Developing software is a complex and expensive process that requires significant funding and commitment by participants, more than some organizations are able undertake on their own. He said he expects to see more companies from common industries or use cases come together to devote financial and staffing resources to support open source projects that are mutually beneficial to all parties.

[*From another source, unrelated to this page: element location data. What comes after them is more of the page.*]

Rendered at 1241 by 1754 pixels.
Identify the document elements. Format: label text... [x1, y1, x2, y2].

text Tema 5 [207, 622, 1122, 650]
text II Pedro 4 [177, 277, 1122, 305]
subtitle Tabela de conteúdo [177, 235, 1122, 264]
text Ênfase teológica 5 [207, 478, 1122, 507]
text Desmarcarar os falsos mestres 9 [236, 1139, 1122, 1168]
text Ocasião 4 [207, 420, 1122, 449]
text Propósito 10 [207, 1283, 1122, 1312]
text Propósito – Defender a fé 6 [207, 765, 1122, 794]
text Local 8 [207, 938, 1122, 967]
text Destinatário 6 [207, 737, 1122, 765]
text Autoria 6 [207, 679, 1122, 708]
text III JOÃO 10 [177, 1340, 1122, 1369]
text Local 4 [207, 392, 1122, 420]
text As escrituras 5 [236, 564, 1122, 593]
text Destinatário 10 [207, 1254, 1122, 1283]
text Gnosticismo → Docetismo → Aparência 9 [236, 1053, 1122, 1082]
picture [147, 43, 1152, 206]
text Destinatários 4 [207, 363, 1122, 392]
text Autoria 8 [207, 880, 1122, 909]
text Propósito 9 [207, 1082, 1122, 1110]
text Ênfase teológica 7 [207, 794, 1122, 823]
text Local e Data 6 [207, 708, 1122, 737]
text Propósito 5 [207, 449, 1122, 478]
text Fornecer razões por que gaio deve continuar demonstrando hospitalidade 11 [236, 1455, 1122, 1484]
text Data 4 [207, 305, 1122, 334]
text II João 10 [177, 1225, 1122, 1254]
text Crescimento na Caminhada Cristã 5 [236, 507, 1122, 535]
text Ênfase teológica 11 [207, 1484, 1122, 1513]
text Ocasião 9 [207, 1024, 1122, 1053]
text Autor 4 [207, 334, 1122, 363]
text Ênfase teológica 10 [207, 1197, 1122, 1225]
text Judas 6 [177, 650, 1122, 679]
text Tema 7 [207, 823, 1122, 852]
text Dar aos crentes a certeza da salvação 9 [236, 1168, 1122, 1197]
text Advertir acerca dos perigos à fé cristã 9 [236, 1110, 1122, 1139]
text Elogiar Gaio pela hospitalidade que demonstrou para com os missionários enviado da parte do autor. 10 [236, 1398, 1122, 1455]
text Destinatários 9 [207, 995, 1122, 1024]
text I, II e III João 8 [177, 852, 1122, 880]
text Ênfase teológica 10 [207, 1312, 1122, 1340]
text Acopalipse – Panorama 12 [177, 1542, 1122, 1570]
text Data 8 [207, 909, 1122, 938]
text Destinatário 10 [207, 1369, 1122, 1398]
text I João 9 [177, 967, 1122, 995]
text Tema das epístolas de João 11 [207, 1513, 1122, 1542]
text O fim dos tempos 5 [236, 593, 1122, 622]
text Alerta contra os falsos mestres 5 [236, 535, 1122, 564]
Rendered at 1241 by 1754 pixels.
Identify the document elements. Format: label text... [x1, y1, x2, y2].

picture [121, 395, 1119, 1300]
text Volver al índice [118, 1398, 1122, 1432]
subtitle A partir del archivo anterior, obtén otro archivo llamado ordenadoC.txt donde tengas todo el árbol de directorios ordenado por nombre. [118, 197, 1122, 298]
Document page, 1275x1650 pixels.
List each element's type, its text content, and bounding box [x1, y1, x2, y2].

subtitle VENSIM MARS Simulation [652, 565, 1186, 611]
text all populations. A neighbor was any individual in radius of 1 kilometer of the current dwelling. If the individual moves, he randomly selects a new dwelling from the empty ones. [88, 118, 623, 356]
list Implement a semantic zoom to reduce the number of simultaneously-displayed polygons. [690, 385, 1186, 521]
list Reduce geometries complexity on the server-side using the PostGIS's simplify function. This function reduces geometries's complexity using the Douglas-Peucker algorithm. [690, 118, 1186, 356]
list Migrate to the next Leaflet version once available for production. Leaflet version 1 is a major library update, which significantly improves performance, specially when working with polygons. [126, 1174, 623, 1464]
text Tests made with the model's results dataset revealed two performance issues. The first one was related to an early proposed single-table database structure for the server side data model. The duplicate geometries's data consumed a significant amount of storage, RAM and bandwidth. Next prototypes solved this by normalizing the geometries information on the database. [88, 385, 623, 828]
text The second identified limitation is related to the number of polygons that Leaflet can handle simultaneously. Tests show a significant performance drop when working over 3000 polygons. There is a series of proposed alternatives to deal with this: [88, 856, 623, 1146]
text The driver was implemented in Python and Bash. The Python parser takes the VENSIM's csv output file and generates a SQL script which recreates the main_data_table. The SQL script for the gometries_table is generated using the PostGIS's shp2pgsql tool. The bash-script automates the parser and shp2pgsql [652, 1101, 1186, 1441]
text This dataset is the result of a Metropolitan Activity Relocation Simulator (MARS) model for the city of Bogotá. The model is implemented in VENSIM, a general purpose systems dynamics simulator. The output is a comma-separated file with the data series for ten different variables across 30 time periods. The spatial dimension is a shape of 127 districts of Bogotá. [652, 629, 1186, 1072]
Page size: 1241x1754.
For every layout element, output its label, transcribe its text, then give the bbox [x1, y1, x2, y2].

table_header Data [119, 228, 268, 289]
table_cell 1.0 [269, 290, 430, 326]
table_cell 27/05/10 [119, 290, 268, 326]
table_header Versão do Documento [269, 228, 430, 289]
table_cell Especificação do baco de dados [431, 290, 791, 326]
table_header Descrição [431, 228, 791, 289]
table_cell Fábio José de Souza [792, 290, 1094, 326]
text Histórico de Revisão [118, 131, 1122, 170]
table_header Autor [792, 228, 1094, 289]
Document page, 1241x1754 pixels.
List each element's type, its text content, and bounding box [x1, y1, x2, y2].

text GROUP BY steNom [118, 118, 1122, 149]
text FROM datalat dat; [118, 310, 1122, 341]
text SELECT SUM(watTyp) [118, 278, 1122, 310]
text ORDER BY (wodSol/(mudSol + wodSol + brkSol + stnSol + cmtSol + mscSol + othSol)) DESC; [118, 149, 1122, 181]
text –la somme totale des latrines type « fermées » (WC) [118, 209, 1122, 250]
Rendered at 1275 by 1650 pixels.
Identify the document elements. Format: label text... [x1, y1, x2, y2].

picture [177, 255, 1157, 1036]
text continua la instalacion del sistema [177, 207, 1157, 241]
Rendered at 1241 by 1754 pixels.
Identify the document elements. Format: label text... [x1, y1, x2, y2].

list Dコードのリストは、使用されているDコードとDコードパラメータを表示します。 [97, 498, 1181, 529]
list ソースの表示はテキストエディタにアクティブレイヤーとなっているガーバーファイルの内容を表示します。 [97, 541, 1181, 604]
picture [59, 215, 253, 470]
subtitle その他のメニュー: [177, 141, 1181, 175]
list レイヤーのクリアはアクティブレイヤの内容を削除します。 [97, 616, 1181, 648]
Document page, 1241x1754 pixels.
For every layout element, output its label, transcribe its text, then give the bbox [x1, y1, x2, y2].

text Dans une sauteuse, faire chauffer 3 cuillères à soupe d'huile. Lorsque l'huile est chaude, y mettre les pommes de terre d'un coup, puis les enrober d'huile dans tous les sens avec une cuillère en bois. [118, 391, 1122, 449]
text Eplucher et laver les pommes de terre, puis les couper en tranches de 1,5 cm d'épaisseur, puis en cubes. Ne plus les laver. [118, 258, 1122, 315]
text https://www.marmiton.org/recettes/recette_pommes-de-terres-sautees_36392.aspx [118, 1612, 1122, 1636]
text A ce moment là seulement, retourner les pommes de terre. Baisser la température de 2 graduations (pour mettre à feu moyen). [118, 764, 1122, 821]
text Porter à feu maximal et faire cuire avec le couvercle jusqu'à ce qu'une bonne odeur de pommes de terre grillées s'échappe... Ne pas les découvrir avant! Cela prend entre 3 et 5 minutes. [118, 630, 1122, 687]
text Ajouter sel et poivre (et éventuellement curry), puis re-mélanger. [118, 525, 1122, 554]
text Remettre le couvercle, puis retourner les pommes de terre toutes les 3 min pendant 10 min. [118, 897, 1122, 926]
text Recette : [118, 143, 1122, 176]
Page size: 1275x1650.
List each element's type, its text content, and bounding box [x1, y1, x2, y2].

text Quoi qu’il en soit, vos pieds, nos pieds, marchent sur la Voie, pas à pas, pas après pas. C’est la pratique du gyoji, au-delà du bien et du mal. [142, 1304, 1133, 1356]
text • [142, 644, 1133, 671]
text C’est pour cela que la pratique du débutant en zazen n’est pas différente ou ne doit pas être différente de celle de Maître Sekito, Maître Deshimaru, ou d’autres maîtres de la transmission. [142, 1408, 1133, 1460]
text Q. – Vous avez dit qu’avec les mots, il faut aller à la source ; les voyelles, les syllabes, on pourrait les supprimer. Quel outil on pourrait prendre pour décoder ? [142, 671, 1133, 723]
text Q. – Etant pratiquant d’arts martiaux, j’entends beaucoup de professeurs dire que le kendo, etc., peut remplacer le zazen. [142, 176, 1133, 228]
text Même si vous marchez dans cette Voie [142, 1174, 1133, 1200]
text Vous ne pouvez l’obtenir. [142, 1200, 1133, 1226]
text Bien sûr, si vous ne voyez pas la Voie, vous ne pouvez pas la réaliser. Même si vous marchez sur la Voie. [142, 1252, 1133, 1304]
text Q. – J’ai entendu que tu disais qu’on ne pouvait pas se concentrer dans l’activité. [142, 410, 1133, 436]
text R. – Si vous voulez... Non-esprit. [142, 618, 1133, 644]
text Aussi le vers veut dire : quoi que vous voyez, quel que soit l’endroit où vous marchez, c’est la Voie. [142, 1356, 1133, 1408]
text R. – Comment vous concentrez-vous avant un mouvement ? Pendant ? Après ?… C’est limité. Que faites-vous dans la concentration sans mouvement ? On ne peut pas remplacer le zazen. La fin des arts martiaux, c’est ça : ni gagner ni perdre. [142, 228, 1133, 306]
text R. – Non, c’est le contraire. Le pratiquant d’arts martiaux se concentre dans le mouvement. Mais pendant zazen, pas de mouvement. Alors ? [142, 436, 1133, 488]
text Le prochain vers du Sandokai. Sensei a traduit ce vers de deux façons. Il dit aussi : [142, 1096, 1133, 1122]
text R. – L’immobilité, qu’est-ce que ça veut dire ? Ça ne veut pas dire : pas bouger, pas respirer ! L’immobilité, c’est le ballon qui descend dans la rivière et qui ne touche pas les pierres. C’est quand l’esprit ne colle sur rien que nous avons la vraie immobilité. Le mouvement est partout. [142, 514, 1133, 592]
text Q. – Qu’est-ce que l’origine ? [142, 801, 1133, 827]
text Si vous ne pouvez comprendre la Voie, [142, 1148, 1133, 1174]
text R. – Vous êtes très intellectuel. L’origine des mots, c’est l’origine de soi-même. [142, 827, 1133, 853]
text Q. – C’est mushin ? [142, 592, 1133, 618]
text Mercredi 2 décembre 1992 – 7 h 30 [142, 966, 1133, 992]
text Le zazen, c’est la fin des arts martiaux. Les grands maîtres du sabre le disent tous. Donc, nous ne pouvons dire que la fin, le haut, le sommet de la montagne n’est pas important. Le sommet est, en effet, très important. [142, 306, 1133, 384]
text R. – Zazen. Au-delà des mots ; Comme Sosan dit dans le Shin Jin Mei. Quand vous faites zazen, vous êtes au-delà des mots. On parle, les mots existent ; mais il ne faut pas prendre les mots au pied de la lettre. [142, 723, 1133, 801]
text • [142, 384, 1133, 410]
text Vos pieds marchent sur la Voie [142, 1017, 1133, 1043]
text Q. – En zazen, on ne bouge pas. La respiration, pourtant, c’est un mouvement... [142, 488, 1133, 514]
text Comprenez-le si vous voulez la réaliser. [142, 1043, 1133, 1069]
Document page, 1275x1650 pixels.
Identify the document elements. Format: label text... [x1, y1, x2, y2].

14. Open Source-as-a-Service

Rackspace is a Windcrest, Texas based cloud management company. Its senior director and general manager for OpenStack Private Cloud Bryan Thompson.  He said they will be focusing their efforts outside of disparate open source technologies and honing in on operationalizing and standardizing those technologies to work better together, giving customers a more seamless experience when consuming open source technologies. We will also see customers begin to consume open source as-a-service rather than go it alone or deploy individual solutions. 

15. Business Models

Karthik Ramasamy is co-founder at San Francisco based Streamlio. He sees the third deacde of open source being dominated by the search for viable business models. The first two decades of open source saw an extended search for viable business models, without a clear answer emerging. 2017 showed signs of potential alternatives showing repeatable success, but there is still more iteration ahead. The next few years will see experimentation and refinement of business models, including both evolutionary hybrids and new models that more directly reward open source contributors and not only commercial entities.

16. Modular development

Jonathan Cowperthwait is the VP of marketing at npm, which was founded in Oakland, California. It maintains the npm package manager for JavaScript and hosts the world’s largest software registry. He said that Modular development is and will be the wave of the future. “Looking at just the last three or four years, every major front-end web framework is now distributed through an open source package registry,” he said. As a result, it is going to be impossible to prevent writing code with no open source dependencies, but enterprises won’t really unleash their developers until they can ensure its safe.